The above actions are needed from a law and policy perspective, but what can be done “where the rubber meets the road?” The easy answer is to lean forward and plan. Private sector companies need to update their security programs and think about the dimensions of airspace security from a physical and cyber lens. This is going to require help and take time but the sooner the needs are addressed, then the better positioned the company will be. Additionally, businesses need to invest now in training and certification. Leaning forward concerning the over-the-horizon requirements for security in this physical dimension will save time and money. As a security and public safety professional, start by reviewing your plans. If the air domain is not included, then you’ll know right away that action is needed.

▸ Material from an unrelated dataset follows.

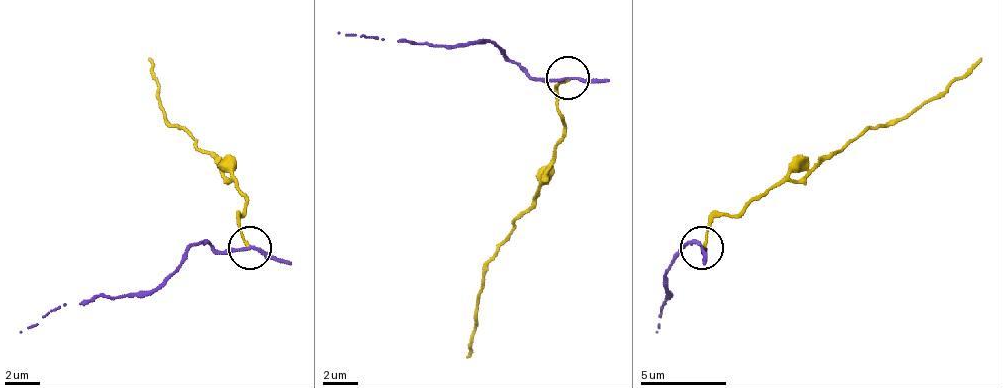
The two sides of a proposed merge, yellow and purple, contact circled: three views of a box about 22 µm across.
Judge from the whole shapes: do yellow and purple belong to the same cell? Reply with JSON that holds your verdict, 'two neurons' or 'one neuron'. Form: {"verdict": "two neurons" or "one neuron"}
{"verdict": "two neurons"}

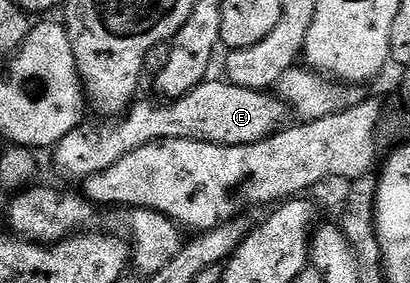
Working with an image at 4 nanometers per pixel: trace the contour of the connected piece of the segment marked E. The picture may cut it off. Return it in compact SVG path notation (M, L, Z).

This thought piece is a “Call to Action!” We are behind and experts in this space know it. No one ever thought the Russian Fleet in the Black Sea would be attacked by a combination of air and sea drones but it happened and surely there is more of that thought generating in an age of tremendous technology growth. This technology is limited only by the imagination. We can no longer accept a slow roll regarding substantive action. Don’t sit on your hands any longer or wait for someone to do something. That’s a failed course of action. The bottom-line message for policymakers is “pick up the pace” and for businesses hosting the public “make planning and budgeting a priority.” Take the steps necessary to “get the conversation going” but do more than that, act while there is still time.